From the 10g Concepts manual, on the benefits of IOT -
"Index-organized tables provide faster access to table rows by the primary
key or any key that is a valid prefix of the primary key. Presence of nonkey
columns of a row in the B-tree leaf block itself avoids an additional block
access. Also, because rows are stored in primary key order, range access by
the primary key (or a valid prefix) involves minimum block accesses.
In order to allow even faster access to frequently accessed columns, you can
use a row overflow segment (as described later) to push out infrequently
accessed nonkey columns from the B-tree leaf block to an optional
(heap-organized) overflow segment. This allows limiting the size and content
of the portion of a row that is actually stored in the B-tree leaf block,
which may lead to a higher number of rows in each leaf block and a smaller
B-tree.
Unlike a configuration of heap-organized table with a primary key index
where primary key columns are stored both in the table and in the index,
there is no such duplication here because primary key column values are
stored only in the B-tree index.
Because rows are stored in primary key order, a significant amount of
additional storage space savings can be obtained through the use of key
compression.
Use of primary-key based logical rowids, as opposed to physical rowids, in
secondary indexes on index-organized tables allows high availability. This
is because, due to the logical nature of the rowids, secondary indexes do
not become unusable even after a table reorganization operation that causes
movement of the base table rows. At the same time, through the use of
physical guess in the logical rowid, it is possible to get secondary index
based index-organized table access performance that is comparable to
performance for secondary index based access to an ordinary table."
Since the fact tables will be the start point for the majority of queries I
want the access to the result set to be as fast as possible. A current
complaint is the length of time that it takes to get a result. I plan to
move most of the measurements to the overflow area and make the IOT portion
just the foreign keys to the dimension tables (the fact table's primary
key). That's what led me to the idea of a fact table as an IOT. The fact
table consists of it's primary key plus some measurements. Since I use an
index to enforce that primary key I have a situation where most of the data
that I want from the fact table can be satisfied from the index alone. I
decided that I might as well save the space of the table (since the table
and the index will basically duplicate each other's data) and make the table
index organized. I'm partitioning it by date since most queries are limited
to a single fiscal year.
But I need a mechanism to speed queries that are not via the primary key or
a valid prefix thereof. That's where the secondary indexes come in.

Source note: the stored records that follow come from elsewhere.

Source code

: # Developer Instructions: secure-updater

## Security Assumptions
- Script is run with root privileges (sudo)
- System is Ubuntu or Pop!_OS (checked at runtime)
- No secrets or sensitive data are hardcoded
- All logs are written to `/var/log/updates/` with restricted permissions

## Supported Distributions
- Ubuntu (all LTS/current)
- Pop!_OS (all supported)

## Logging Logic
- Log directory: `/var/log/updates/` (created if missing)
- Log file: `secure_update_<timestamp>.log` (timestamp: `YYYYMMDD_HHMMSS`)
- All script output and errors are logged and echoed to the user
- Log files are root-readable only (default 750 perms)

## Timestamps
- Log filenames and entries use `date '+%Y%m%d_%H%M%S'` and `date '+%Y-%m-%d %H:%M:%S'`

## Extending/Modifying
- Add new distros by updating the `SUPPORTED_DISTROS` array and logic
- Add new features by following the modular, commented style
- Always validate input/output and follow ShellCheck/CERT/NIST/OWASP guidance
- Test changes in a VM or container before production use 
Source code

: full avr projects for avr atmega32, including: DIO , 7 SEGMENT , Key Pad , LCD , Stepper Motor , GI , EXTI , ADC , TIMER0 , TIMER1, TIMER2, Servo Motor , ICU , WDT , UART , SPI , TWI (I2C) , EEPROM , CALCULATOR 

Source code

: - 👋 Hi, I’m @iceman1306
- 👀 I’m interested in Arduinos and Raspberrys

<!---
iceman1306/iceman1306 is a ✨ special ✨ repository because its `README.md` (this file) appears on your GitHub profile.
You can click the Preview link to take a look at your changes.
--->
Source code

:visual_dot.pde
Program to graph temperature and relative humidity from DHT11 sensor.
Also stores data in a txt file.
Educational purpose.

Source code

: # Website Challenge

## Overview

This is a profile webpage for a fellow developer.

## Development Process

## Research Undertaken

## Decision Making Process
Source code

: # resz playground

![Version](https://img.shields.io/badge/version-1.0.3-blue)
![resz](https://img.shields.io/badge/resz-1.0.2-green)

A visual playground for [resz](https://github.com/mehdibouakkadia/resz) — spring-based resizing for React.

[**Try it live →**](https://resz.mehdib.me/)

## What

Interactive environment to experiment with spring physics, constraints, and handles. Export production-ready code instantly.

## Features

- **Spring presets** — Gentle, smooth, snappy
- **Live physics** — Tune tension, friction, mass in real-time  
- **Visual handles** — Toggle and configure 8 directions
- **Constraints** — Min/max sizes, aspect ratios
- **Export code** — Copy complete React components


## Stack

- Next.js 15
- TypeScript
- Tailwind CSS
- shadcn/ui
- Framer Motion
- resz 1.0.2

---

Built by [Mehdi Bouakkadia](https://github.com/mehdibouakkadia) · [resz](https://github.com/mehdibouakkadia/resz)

I'm a little dissapointed that IOT tables cannot be composite partitioned.
My dimension tables will be range partitioned by date (because of the date
limited nature of the queries) and hash subpartitioned to spread the I/O
over as many spindles as possilbe (each subpartition goes to its own
tablespace and each tablespace will be on a separate spindle).
However, that's just my thinking at the planning stage. If you have
experience with the flaws of using IOT fact tables I certainly want to learn
from that experience and not repeat a known mistake.
What are the problems with IOT fact tables?